RECORDS FOR PROCESSING =
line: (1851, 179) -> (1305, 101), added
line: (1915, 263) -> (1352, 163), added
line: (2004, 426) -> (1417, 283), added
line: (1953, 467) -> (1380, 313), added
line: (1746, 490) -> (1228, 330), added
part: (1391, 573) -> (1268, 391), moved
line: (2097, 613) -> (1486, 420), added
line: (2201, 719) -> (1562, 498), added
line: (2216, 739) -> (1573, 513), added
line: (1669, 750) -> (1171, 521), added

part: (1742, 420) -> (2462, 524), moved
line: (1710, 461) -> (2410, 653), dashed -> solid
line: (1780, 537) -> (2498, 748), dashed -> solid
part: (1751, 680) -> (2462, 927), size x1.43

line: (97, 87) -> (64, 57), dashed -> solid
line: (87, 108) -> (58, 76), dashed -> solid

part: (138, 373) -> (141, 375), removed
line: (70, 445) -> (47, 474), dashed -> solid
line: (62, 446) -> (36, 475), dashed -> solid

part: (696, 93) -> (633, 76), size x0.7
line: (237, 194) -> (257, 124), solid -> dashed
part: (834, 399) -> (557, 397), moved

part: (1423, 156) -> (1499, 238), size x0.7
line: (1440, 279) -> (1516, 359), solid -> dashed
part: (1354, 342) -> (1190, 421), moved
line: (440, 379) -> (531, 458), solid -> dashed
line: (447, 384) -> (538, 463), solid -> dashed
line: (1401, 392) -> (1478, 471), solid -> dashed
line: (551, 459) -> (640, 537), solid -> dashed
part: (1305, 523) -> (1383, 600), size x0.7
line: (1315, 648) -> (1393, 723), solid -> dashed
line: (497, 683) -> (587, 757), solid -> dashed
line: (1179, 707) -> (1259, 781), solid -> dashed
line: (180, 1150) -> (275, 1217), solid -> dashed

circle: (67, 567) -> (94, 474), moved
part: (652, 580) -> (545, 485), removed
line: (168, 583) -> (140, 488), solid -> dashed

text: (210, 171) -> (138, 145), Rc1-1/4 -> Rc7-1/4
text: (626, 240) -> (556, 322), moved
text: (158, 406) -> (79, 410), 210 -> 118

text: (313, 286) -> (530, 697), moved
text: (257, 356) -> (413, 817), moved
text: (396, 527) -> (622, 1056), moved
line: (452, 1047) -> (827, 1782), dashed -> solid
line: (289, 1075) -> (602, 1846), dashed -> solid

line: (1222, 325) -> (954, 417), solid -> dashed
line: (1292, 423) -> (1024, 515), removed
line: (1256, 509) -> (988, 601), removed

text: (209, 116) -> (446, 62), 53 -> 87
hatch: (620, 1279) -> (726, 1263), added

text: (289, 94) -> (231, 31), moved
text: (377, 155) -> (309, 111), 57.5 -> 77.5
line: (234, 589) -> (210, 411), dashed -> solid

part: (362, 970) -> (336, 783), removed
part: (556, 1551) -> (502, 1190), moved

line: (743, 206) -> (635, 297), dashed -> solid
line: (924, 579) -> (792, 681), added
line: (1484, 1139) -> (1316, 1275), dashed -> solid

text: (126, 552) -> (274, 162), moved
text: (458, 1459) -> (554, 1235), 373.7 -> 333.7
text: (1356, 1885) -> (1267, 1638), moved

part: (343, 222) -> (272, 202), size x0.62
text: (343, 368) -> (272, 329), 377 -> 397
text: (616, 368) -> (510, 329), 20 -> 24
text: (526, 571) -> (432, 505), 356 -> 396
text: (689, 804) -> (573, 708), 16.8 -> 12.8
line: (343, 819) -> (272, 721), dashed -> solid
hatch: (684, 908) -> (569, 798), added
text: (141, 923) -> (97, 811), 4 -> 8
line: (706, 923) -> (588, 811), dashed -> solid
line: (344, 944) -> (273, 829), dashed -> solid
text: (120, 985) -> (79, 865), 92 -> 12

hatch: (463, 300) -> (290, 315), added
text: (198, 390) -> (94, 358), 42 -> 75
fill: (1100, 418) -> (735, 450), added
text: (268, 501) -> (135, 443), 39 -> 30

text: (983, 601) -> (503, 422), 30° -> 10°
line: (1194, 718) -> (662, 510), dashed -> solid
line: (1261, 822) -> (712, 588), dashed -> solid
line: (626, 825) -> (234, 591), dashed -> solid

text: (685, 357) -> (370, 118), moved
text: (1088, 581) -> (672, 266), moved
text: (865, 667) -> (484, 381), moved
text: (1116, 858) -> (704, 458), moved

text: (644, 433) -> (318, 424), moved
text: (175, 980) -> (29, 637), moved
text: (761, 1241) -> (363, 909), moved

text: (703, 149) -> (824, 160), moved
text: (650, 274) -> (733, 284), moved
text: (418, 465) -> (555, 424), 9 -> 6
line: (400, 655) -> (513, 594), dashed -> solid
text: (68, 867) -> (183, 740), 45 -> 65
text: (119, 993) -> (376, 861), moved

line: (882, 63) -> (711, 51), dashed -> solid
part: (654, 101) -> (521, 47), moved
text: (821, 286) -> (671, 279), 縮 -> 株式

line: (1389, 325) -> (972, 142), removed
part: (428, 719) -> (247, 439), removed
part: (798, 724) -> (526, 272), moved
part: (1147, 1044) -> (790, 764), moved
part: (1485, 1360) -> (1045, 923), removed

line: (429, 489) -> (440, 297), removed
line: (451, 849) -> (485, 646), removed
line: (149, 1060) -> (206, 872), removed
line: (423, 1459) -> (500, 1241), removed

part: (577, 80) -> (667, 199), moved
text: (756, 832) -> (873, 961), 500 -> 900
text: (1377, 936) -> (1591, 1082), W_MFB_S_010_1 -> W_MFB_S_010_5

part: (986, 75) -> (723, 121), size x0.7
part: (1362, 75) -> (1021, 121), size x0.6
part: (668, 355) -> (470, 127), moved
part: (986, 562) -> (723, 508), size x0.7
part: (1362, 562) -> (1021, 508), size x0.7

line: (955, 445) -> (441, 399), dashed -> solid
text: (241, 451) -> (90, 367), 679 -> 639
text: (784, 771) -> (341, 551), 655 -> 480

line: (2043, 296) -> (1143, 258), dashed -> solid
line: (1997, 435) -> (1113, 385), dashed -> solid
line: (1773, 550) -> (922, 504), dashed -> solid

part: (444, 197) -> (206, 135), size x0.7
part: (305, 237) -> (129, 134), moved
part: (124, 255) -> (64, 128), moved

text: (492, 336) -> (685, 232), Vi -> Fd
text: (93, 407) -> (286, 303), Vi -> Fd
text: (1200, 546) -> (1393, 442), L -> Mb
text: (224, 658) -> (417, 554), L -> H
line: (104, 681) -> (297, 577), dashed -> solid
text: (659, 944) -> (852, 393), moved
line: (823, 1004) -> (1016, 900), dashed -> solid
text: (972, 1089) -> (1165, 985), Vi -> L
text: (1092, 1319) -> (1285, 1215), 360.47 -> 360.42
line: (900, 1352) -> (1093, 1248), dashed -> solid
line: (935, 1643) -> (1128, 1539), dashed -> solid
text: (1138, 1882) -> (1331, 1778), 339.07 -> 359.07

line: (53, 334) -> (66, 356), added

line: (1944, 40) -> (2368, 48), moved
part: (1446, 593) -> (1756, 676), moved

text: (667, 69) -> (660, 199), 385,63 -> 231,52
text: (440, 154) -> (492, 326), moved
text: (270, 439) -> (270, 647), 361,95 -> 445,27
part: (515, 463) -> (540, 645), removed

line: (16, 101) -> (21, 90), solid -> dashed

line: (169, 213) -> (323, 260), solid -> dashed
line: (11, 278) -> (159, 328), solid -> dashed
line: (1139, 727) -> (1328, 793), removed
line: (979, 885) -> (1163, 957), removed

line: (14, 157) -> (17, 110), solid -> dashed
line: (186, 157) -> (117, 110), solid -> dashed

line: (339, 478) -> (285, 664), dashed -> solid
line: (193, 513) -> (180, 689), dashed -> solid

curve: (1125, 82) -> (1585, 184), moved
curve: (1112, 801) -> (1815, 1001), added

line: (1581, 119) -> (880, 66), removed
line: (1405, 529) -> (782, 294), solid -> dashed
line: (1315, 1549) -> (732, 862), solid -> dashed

YOUR ASSIGNMENT = Output should match, line for line, the stretch of the material above from the line holding "text: (756, 832) -> (873, 961), 500 -> 900" through the line holding "line: (1773, 550)".

WORKED SOLUTION =
text: (756, 832) -> (873, 961), 500 -> 900
text: (1377, 936) -> (1591, 1082), W_MFB_S_010_1 -> W_MFB_S_010_5

part: (986, 75) -> (723, 121), size x0.7
part: (1362, 75) -> (1021, 121), size x0.6
part: (668, 355) -> (470, 127), moved
part: (986, 562) -> (723, 508), size x0.7
part: (1362, 562) -> (1021, 508), size x0.7

line: (955, 445) -> (441, 399), dashed -> solid
text: (241, 451) -> (90, 367), 679 -> 639
text: (784, 771) -> (341, 551), 655 -> 480

line: (2043, 296) -> (1143, 258), dashed -> solid
line: (1997, 435) -> (1113, 385), dashed -> solid
line: (1773, 550) -> (922, 504), dashed -> solid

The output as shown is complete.